Canada is marking the first National Day for Truth and Reconciliation this week, in response to Call to Action 80 of the Truth and Reconciliation Commission of Canada “to establish, as a statutory holiday, a National Day for Truth and Reconciliation to honour survivors, their families, and communities, and ensure that public commemoration of the history and legacy of residential schools remains a vital component of the reconciliation process”.

There are some who dismiss the initiative as an empty symbol, a token gesture by Canada with little impact or meaning. That very much depends on each one of us. September 30 could have the same profound significance as Remembrance Day, or become like Queen Victoria’s Birthday, just another day off work for some. What will make the difference? Truth.

Before you can have Reconciliation, you have to have Truth. People have to know and understand why the day is marked. We have to know the truth of our shared past, the legacy that still dominates a significant section of the population of Canada. The fact is that most Canadians have very little idea of that past, or that legacy. This is partly because we didn’t learn about it in school, partly because we don’t know how to find out, and partly because it is hard work to discover the truth in all its dimensions.
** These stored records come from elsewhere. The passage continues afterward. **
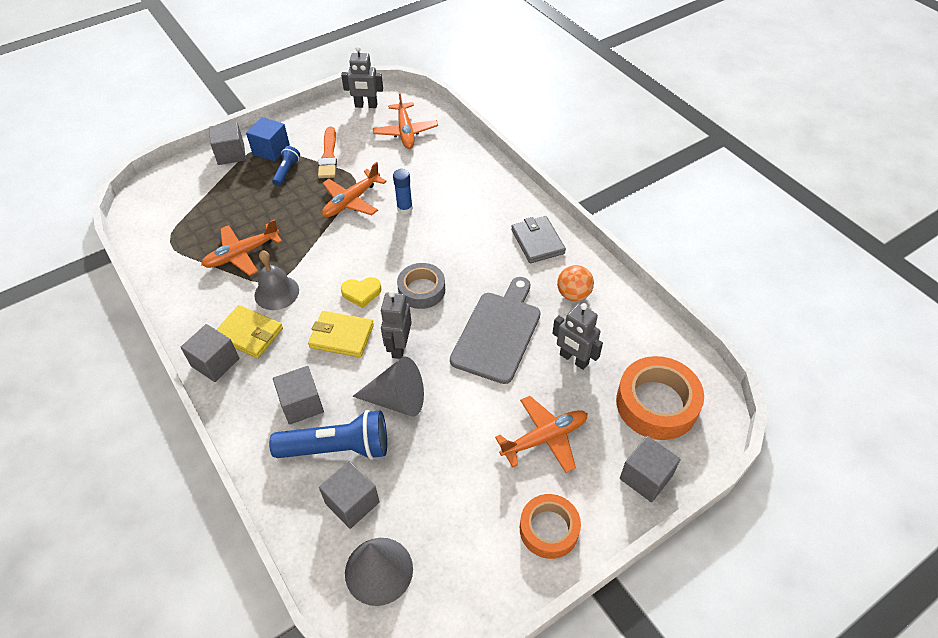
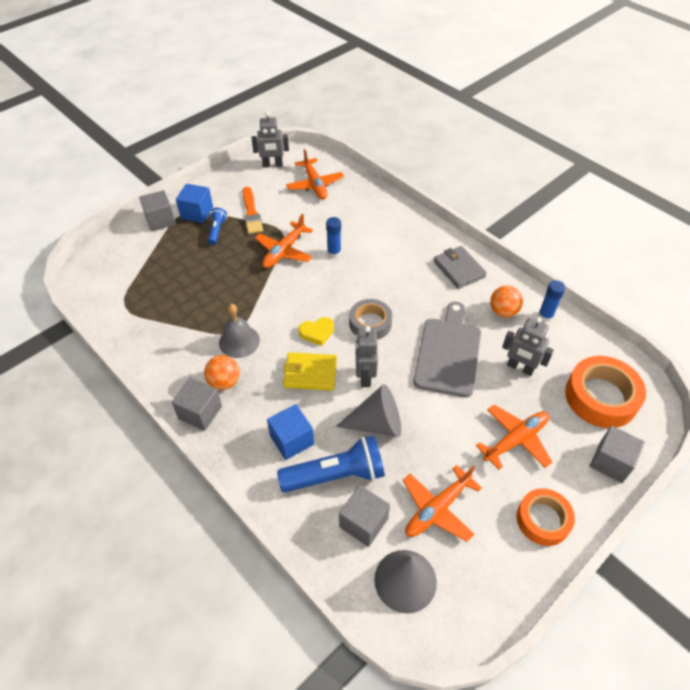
camera: 10 degrees left, 0 degrees up
orange plane [201,219,282,276] -> orange plane moved to [403,465,482,542]
yellow wallet [216,305,283,358] -> orange ball [204,355,240,390]
grey cube [273,366,324,425] -> blue cube [267,404,314,460]
none -> blue glue stick [538,280,565,322]

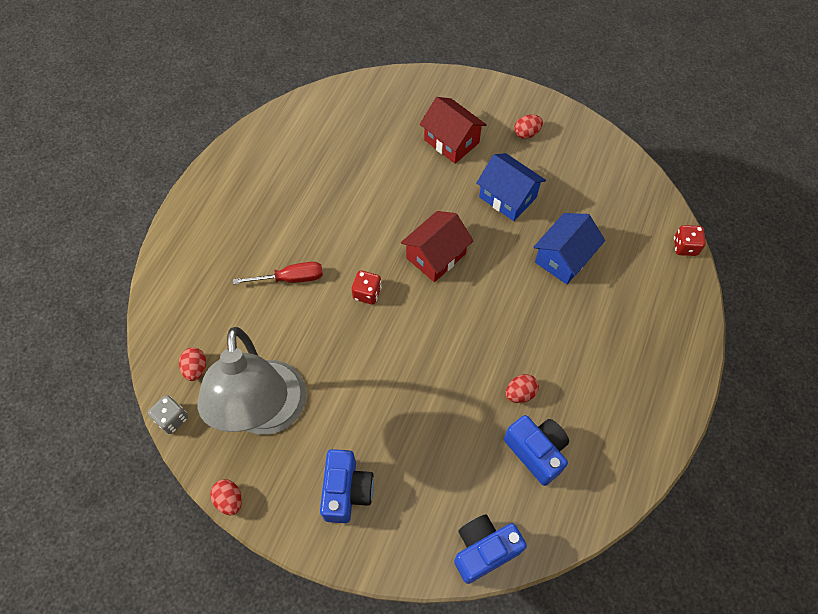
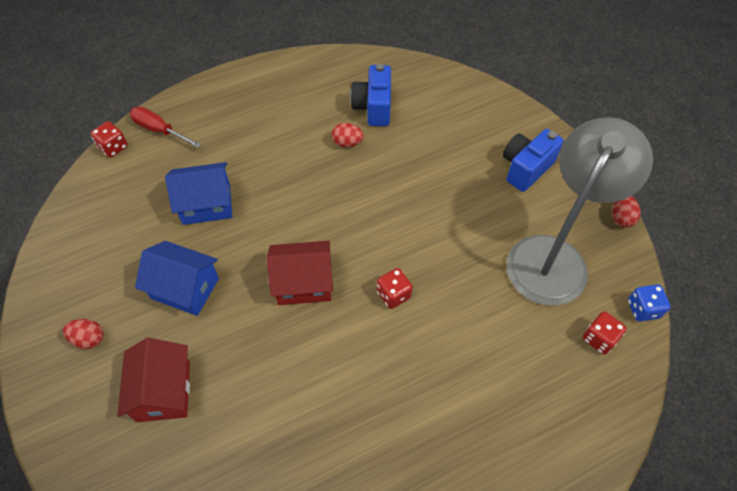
camera: 140 degrees left, 5 degrees down
grey dice [148,395,188,434] -> blue dice [628,284,671,322]
red egg [179,348,206,381] -> red dice [583,312,626,354]
red screwdriver [233,262,323,284] -> red screwdriver moved to [130,106,201,148]
blue camera [454,515,527,584] -> none
blue house [476,153,546,221] -> blue house turned 60 degrees counterclockwise [135,241,219,316]

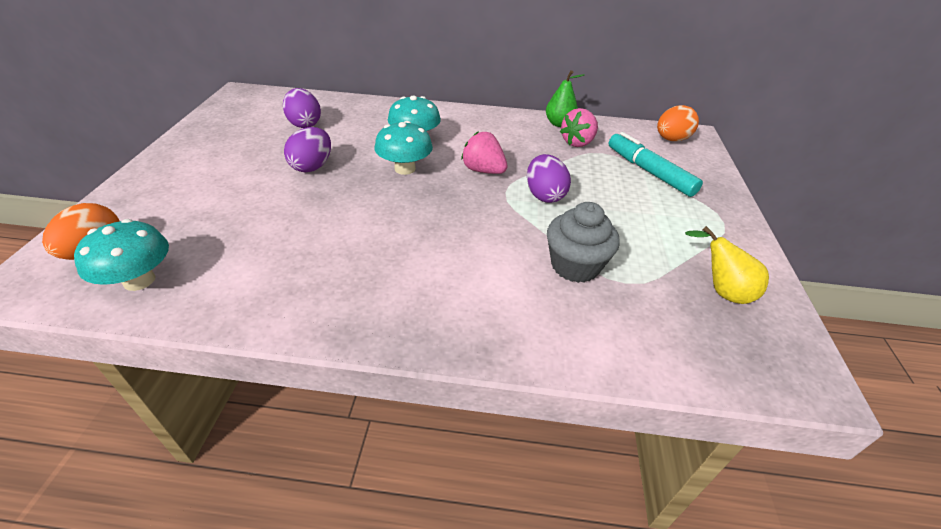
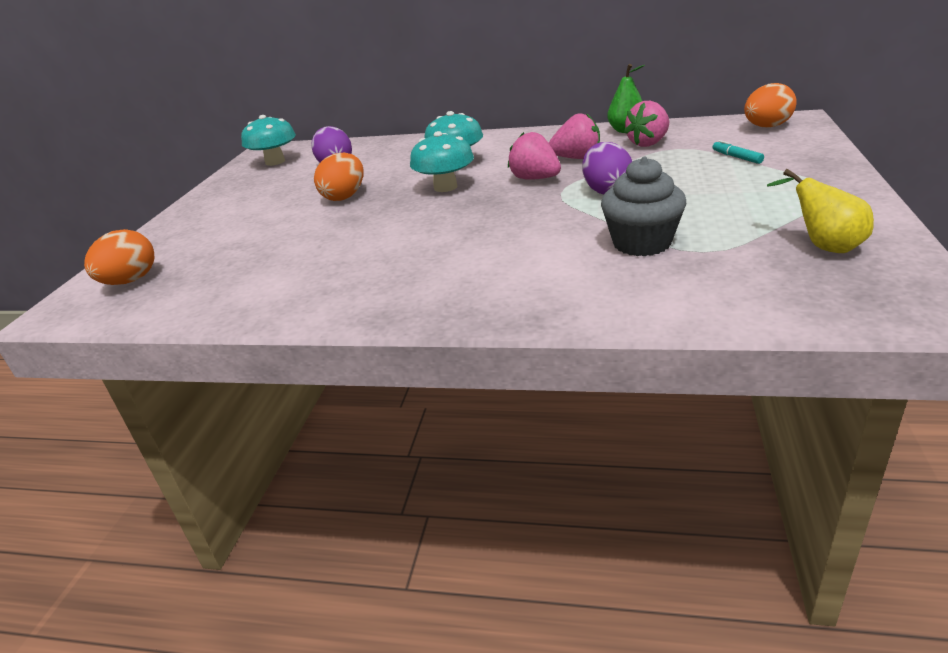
camera: 10 degrees right, 10 degrees down
turquoise mushroom [74,219,169,291] -> turquoise mushroom moved to [241,115,296,166]
purple egg [284,127,331,172] -> orange egg [314,152,363,201]
turquoise marker [609,132,703,197] -> turquoise marker [713,140,764,164], size x0.45
none -> pink strawberry [549,113,600,159]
There is so much untruth out there. So many false ideas of what Indigenous people have experienced, what benefits and advantages they are accused of enjoying at public expense. “They get everything free”, is just one of the untruths that people accept too easily. There is also a reaction to the sometimes misleading media reports that focus on the dramatic, or the politically correct.

But reconciliation only follows truth, otherwise it doesn’t last, doesn’t work, solves nothing. Look at the example of Remembrance Day. For decades, it was marked with respect and a certain reverence for brave heroes and great sacrifice. But, as the truth about the incredible horrors experienced in war, and the long-lasting effects of post traumatic stress on veterans, became more widely known and understood, the importance of Remembrance deepened. Knowing the truth in all its shades and layers provided us with a greater understanding and a greater appreciation of the day and what it stood for.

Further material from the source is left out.